The NNPC Ltd. and AFREXIM Bank have jointly executed the commitment letter and Termsheet for the emergency $3 billion crude oil repayment loan. This signing ceremony took place at the bank’s headquarters in Cairo, Egypt, with the aim of facilitating an expedient disbursement that will enable NNPC Ltd. to actively support the Federal Government’s ongoing fiscal and monetary policy reforms, which are aimed at stabilizing the exchange rate market.
In response to this development, industry experts have characterized the loan as a mechanism where the repayment is fulfilled with crude oil. However, questions have arisen about why NNPC Ltd., a fully commercialized entity, is securing a substantial $3 billion loan on behalf of the government.
Offering further insights via his verified X channel, Ajuri Ngelale, the official Spokesperson and Special Adviser to the President on media, elaborated that the new influx of foreign exchange is intended to assist NNPCL in prepaying taxes and royalties and, concurrently, furnish the Federal Government with dollar liquidity to stabilize the Naira. This will be accomplished through incremental releases in accordance with the government’s specific requirements.

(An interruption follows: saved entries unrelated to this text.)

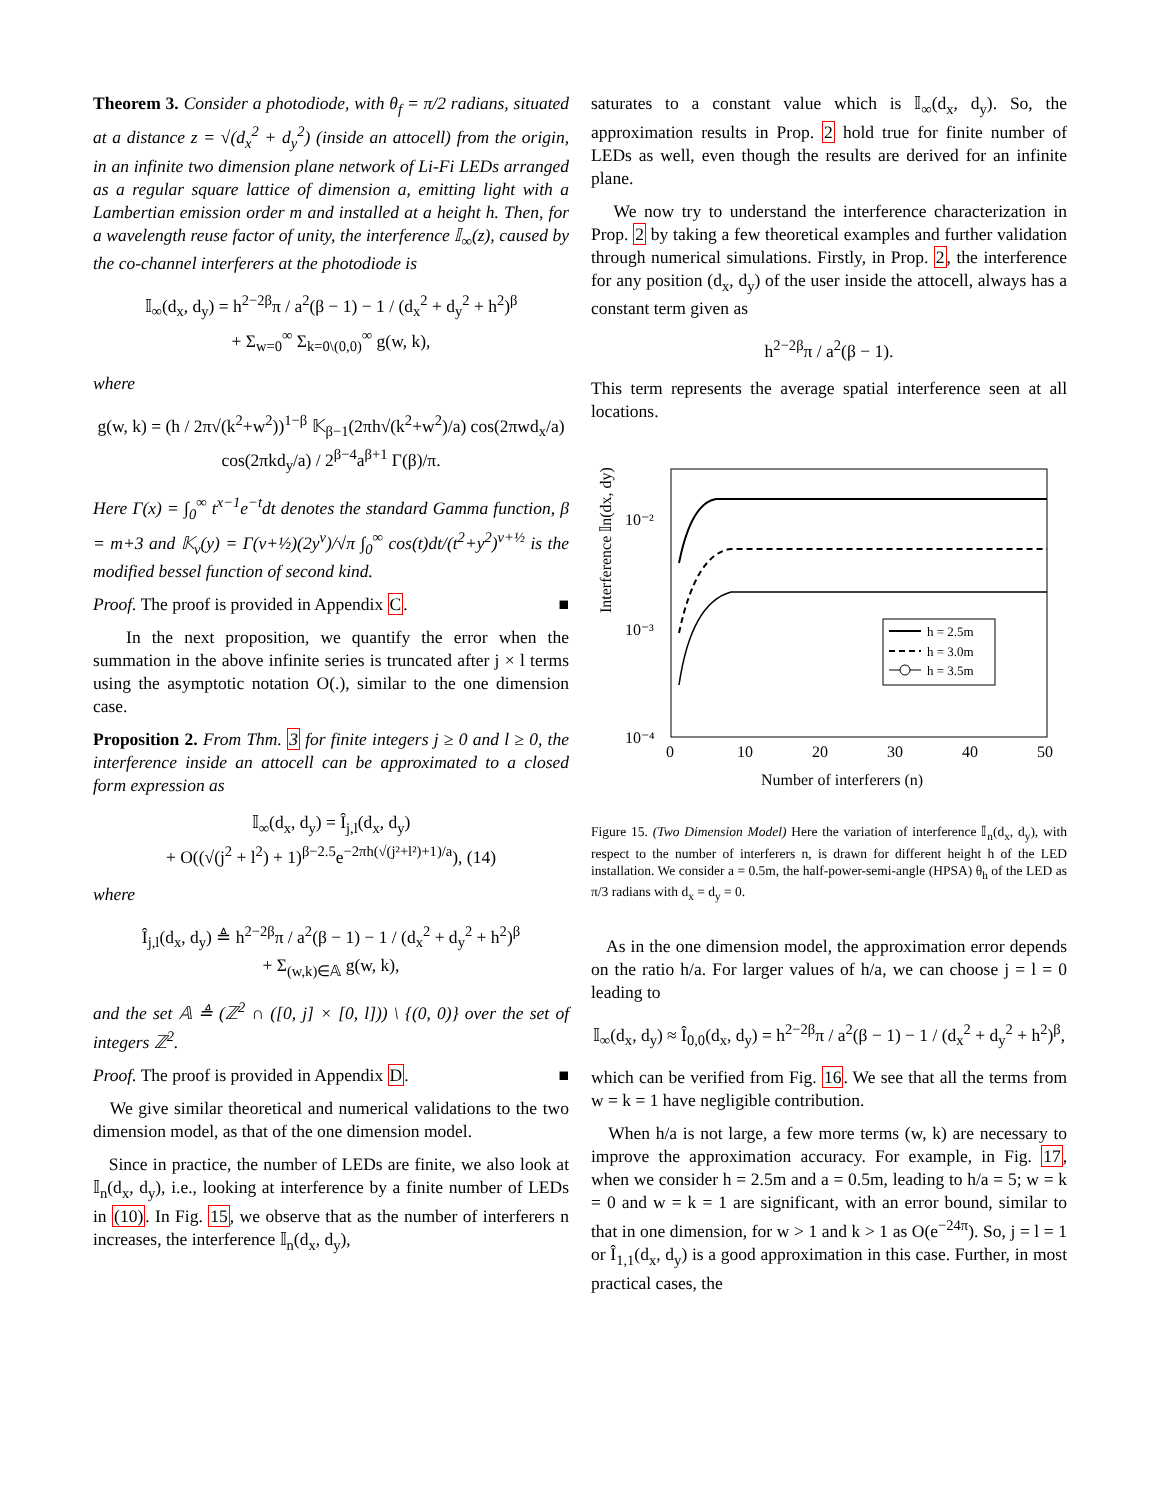Theorem 3. Consider a photodiode, with θ<sub>f</sub> = π/2 radians, situated at a distance z = √(d<sub>x</sub><sup>2</sup> + d<sub>y</sub><sup>2</sup>) (inside an attocell) from the origin, in an infinite two dimension plane network of Li-Fi LEDs arranged as a regular square lattice of dimension a, emitting light with a Lambertian emission order m and installed at a height h. Then, for a wavelength reuse factor of unity, the interference 𝕀<sub>∞</sub>(z), caused by the co-channel interferers at the photodiode is
𝕀<sub>∞</sub>(d<sub>x</sub>, d<sub>y</sub>) = h<sup>2−2β</sup>π / a<sup>2</sup>(β − 1) − 1 / (d<sub>x</sub><sup>2</sup> + d<sub>y</sub><sup>2</sup> + h<sup>2</sup>)<sup>β</sup>
+ Σ<sub>w=0</sub><sup>∞</sup> Σ<sub>k=0\(0,0)</sub><sup>∞</sup> g(w, k),
where
g(w, k) = (h / 2π√(k<sup>2</sup>+w<sup>2</sup>))<sup>1−β</sup> 𝕂<sub>β−1</sub>(2πh√(k<sup>2</sup>+w<sup>2</sup>)/a) cos(2πwd<sub>x</sub>/a) cos(2πkd<sub>y</sub>/a) / 2<sup>β−4</sup>a<sup>β+1</sup> Γ(β)/π.
Here Γ(x) = ∫<sub>0</sub><sup>∞</sup> t<sup>x−1</sup>e<sup>−t</sup>dt denotes the standard Gamma function, β = m+3 and 𝕂<sub>v</sub>(y) = Γ(v+½)(2y<sup>v</sup>)/√π ∫<sub>0</sub><sup>∞</sup> cos(t)dt/(t<sup>2</sup>+y<sup>2</sup>)<sup>v+½</sup> is the modified bessel function of second kind.
Proof. The proof is provided in Appendix C. ■
In the next proposition, we quantify the error when the summation in the above infinite series is truncated after j × l terms using the asymptotic notation O(.), similar to the one dimension case.
Proposition 2. From Thm. 3 for finite integers j ≥ 0 and l ≥ 0, the interference inside an attocell can be approximated to a closed form expression as
𝕀<sub>∞</sub>(d<sub>x</sub>, d<sub>y</sub>) = Î<sub>j,l</sub>(d<sub>x</sub>, d<sub>y</sub>)
+ O((√(j<sup>2</sup> + l<sup>2</sup>) + 1)<sup>β−2.5</sup>e<sup>−2πh(√(j²+l²)+1)/a</sup>), (14)
where
Î<sub>j,l</sub>(d<sub>x</sub>, d<sub>y</sub>) ≜ h<sup>2−2β</sup>π / a<sup>2</sup>(β − 1) − 1 / (d<sub>x</sub><sup>2</sup> + d<sub>y</sub><sup>2</sup> + h<sup>2</sup>)<sup>β</sup>
+ Σ<sub>(w,k)∈𝔸</sub> g(w, k),
and the set 𝔸 ≜ (ℤ<sup>2</sup> ∩ ([0, j] × [0, l])) \ {(0, 0)} over the set of integers ℤ<sup>2</sup>.
Proof. The proof is provided in Appendix D. ■
We give similar theoretical and numerical validations to the two dimension model, as that of the one dimension model.
Since in practice, the number of LEDs are finite, we also look at 𝕀<sub>n</sub>(d<sub>x</sub>, d<sub>y</sub>), i.e., looking at interference by a finite number of LEDs in (10). In Fig. 15, we observe that as the number of interferers n increases, the interference 𝕀<sub>n</sub>(d<sub>x</sub>, d<sub>y</sub>),
saturates to a constant value which is 𝕀<sub>∞</sub>(d<sub>x</sub>, d<sub>y</sub>). So, the approximation results in Prop. 2 hold true for finite number of LEDs as well, even though the results are derived for an infinite plane.
We now try to understand the interference characterization in Prop. 2 by taking a few theoretical examples and further validation through numerical simulations. Firstly, in Prop. 2, the interference for any position (d<sub>x</sub>, d<sub>y</sub>) of the user inside the attocell, always has a constant term given as
h<sup>2−2β</sup>π / a<sup>2</sup>(β − 1).
This term represents the average spatial interference seen at all locations.
Interference 𝕀n(dx, dy)
10⁻²
10⁻³
10⁻⁴
0
10
20
30
40
50
Number of interferers (n)
h = 2.5m
h = 3.0m
h = 3.5m
Figure 15. (Two Dimension Model) Here the variation of interference 𝕀<sub>n</sub>(d<sub>x</sub>, d<sub>y</sub>), with respect to the number of interferers n, is drawn for different height h of the LED installation. We consider a = 0.5m, the half-power-semi-angle (HPSA) θ<sub>h</sub> of the LED as π/3 radians with d<sub>x</sub> = d<sub>y</sub> = 0.
As in the one dimension model, the approximation error depends on the ratio h/a. For larger values of h/a, we can choose j = l = 0 leading to
𝕀<sub>∞</sub>(d<sub>x</sub>, d<sub>y</sub>) ≈ Î<sub>0,0</sub>(d<sub>x</sub>, d<sub>y</sub>) = h<sup>2−2β</sup>π / a<sup>2</sup>(β − 1) − 1 / (d<sub>x</sub><sup>2</sup> + d<sub>y</sub><sup>2</sup> + h<sup>2</sup>)<sup>β</sup>,
which can be verified from Fig. 16. We see that all the terms from w = k = 1 have negligible contribution.
When h/a is not large, a few more terms (w, k) are necessary to improve the approximation accuracy. For example, in Fig. 17, when we consider h = 2.5m and a = 0.5m, leading to h/a = 5; w = k = 0 and w = k = 1 are significant, with an error bound, similar to that in one dimension, for w > 1 and k > 1 as O(e<sup>−24π</sup>). So, j = l = 1 or Î<sub>1,1</sub>(d<sub>x</sub>, d<sub>y</sub>) is a good approximation in this case. Further, in most practical cases, the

Ngelale emphasized that a stronger Naira will result in a decrease in fuel prices, offering a significant buffer against the need to reinstate a subsidy regime. Supporting Ngelale’s stance, O’tega Ogra, the Senior Special Assistant to the President on Digital/New Media, clarified that the loan does not involve a crude-for-refined products exchange but rather an upfront cash loan secured against a portion of future crude oil production.
Ogra underscored that this arrangement is not tantamount to a crude for refined products agreement where the government does not derive any proceeds from the swap. The loan will be repaid using a fraction of the earnings from future crude oil production. This strategic approach ensures a harmonious balance between the current economic demands and the nation’s future production capacity.

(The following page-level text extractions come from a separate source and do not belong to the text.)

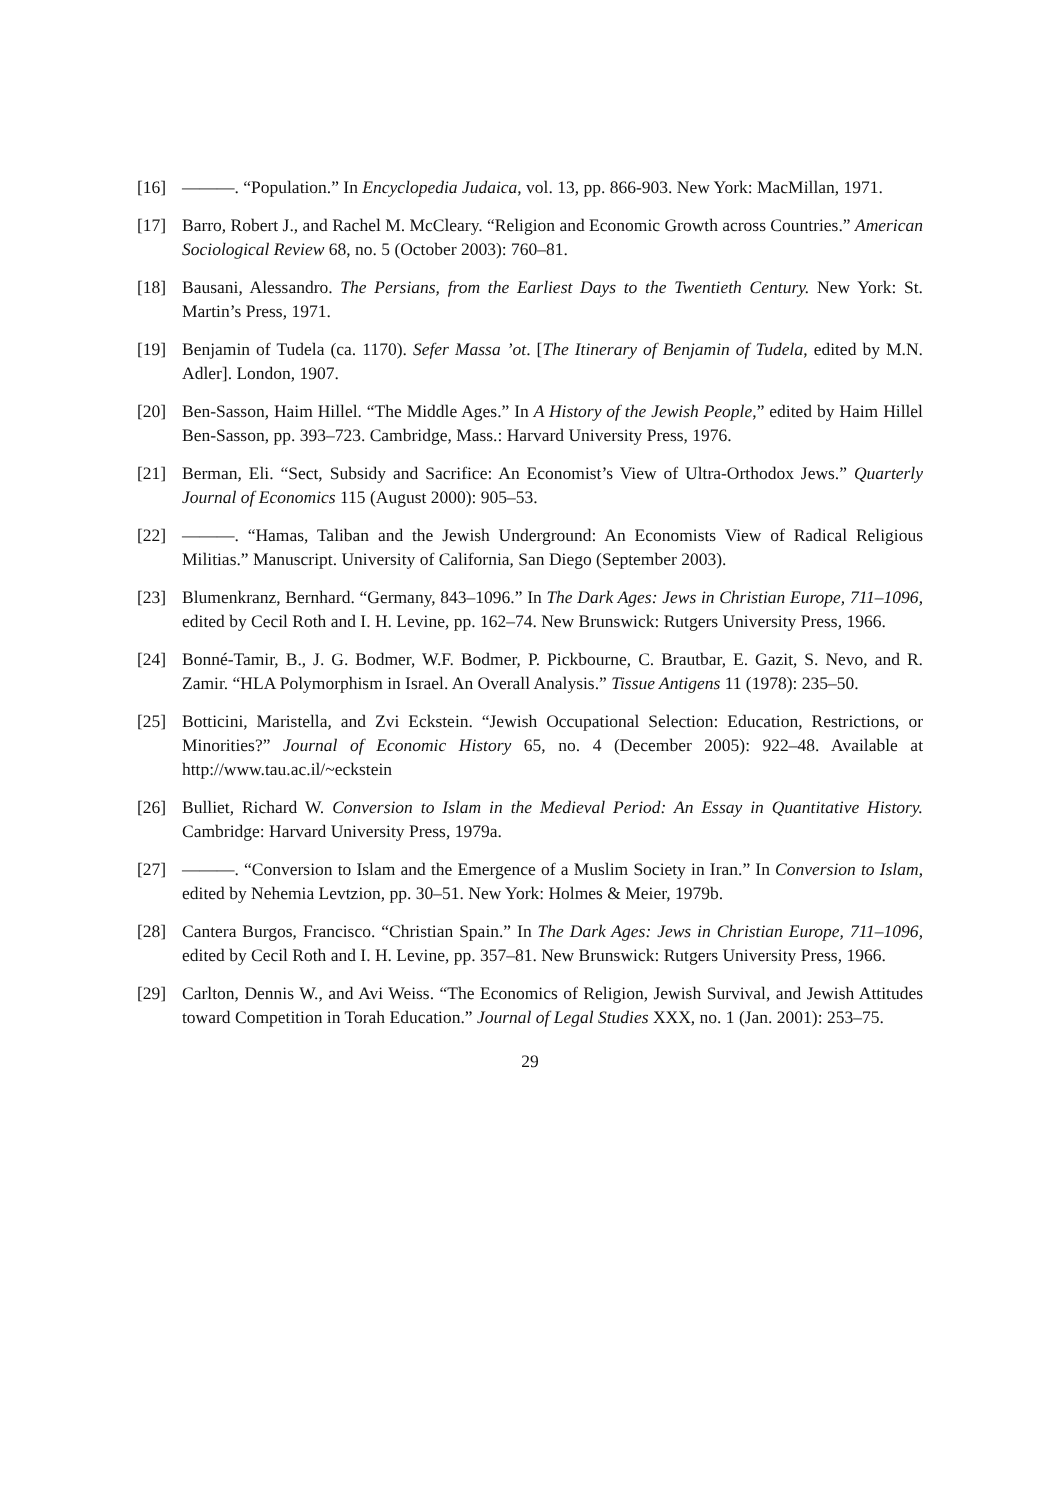[16] ———. “Population.” In Encyclopedia Judaica, vol. 13, pp. 866-903. New York: MacMillan, 1971.
[17] Barro, Robert J., and Rachel M. McCleary. “Religion and Economic Growth across Countries.” American Sociological Review 68, no. 5 (October 2003): 760–81.
[18] Bausani, Alessandro. The Persians, from the Earliest Days to the Twentieth Century. New York: St. Martin’s Press, 1971.
[19] Benjamin of Tudela (ca. 1170). Sefer Massa ’ot. [The Itinerary of Benjamin of Tudela, edited by M.N. Adler]. London, 1907.
[20] Ben-Sasson, Haim Hillel. “The Middle Ages.” In A History of the Jewish People,” edited by Haim Hillel Ben-Sasson, pp. 393–723. Cambridge, Mass.: Harvard University Press, 1976.
[21] Berman, Eli. “Sect, Subsidy and Sacrifice: An Economist’s View of Ultra-Orthodox Jews.” Quarterly Journal of Economics 115 (August 2000): 905–53.
[22] ———. “Hamas, Taliban and the Jewish Underground: An Economists View of Radical Religious Militias.” Manuscript. University of California, San Diego (September 2003).
[23] Blumenkranz, Bernhard. “Germany, 843–1096.” In The Dark Ages: Jews in Christian Europe, 711–1096, edited by Cecil Roth and I. H. Levine, pp. 162–74. New Brunswick: Rutgers University Press, 1966.
[24] Bonné-Tamir, B., J. G. Bodmer, W.F. Bodmer, P. Pickbourne, C. Brautbar, E. Gazit, S. Nevo, and R. Zamir. “HLA Polymorphism in Israel. An Overall Analysis.” Tissue Antigens 11 (1978): 235–50.
[25] Botticini, Maristella, and Zvi Eckstein. “Jewish Occupational Selection: Education, Restrictions, or Minorities?” Journal of Economic History 65, no. 4 (December 2005): 922–48. Available at http://www.tau.ac.il/~eckstein
[26] Bulliet, Richard W. Conversion to Islam in the Medieval Period: An Essay in Quantitative History. Cambridge: Harvard University Press, 1979a.
[27] ———. “Conversion to Islam and the Emergence of a Muslim Society in Iran.” In Conversion to Islam, edited by Nehemia Levtzion, pp. 30–51. New York: Holmes & Meier, 1979b.
[28] Cantera Burgos, Francisco. “Christian Spain.” In The Dark Ages: Jews in Christian Europe, 711–1096, edited by Cecil Roth and I. H. Levine, pp. 357–81. New Brunswick: Rutgers University Press, 1966.
[29] Carlton, Dennis W., and Avi Weiss. “The Economics of Religion, Jewish Survival, and Jewish Attitudes toward Competition in Torah Education.” Journal of Legal Studies XXX, no. 1 (Jan. 2001): 253–75.
29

The disbursal of funds will occur in a phased manner based on the specific requisites of the Federal Government. Ogra added that while the deregulation policy remains in place, a bolstered Naira resulting from this initiative will lead to a reduction in fuel costs. Consequently, an appreciation in the value of the Naira will correspond to a reduction in fuel expenses, mitigating further price increases.

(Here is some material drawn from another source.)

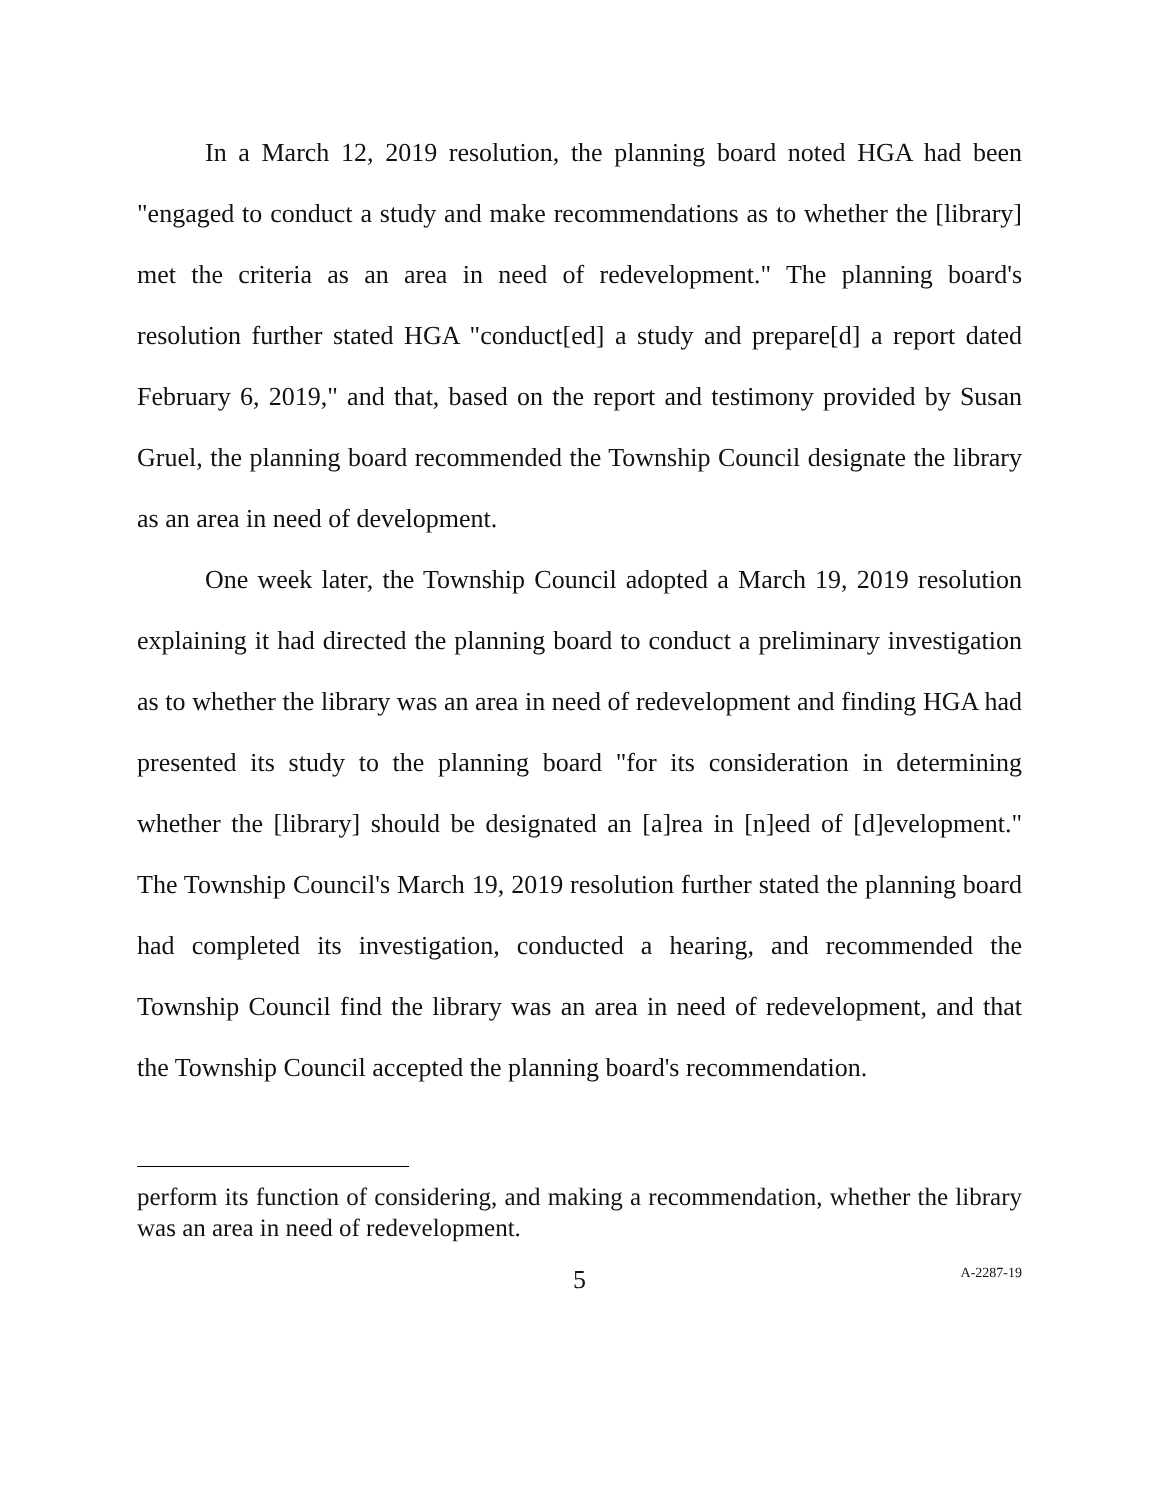In a March 12, 2019 resolution, the planning board noted HGA had been "engaged to conduct a study and make recommendations as to whether the [library] met the criteria as an area in need of redevelopment." The planning board's resolution further stated HGA "conduct[ed] a study and prepare[d] a report dated February 6, 2019," and that, based on the report and testimony provided by Susan Gruel, the planning board recommended the Township Council designate the library as an area in need of development.
One week later, the Township Council adopted a March 19, 2019 resolution explaining it had directed the planning board to conduct a preliminary investigation as to whether the library was an area in need of redevelopment and finding HGA had presented its study to the planning board "for its consideration in determining whether the [library] should be designated an [a]rea in [n]eed of [d]evelopment." The Township Council's March 19, 2019 resolution further stated the planning board had completed its investigation, conducted a hearing, and recommended the Township Council find the library was an area in need of redevelopment, and that the Township Council accepted the planning board's recommendation.
perform its function of considering, and making a recommendation, whether the library was an area in need of redevelopment.
5
A-2287-19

Commenting on this development, Mr. Paul Alaje, a Senior Economist at SPM Partners, asserted that the loan will yield positive effects on the nation’s foreign reserves. Alaje explained the multi-faceted impact, stating, “This move serves three key purposes: firstly, it contributes to enhancing the Central Bank’s foreign reserves. Secondly, it provides NNPC Ltd. with a predictable amount in dollars, enabling more stability in terms of purchasing PMS for domestic distribution. Lastly, this initiative has significant implications for the broader stability of the Naira.”
Nevertheless, Alaje cautioned that proper procedures should be followed, advocating that such funds should be managed through the Debt Management Office (DMO) to ensure transparency and responsible financial governance. He emphasized the need for clear payment terms and prudent fiscal management of the loan.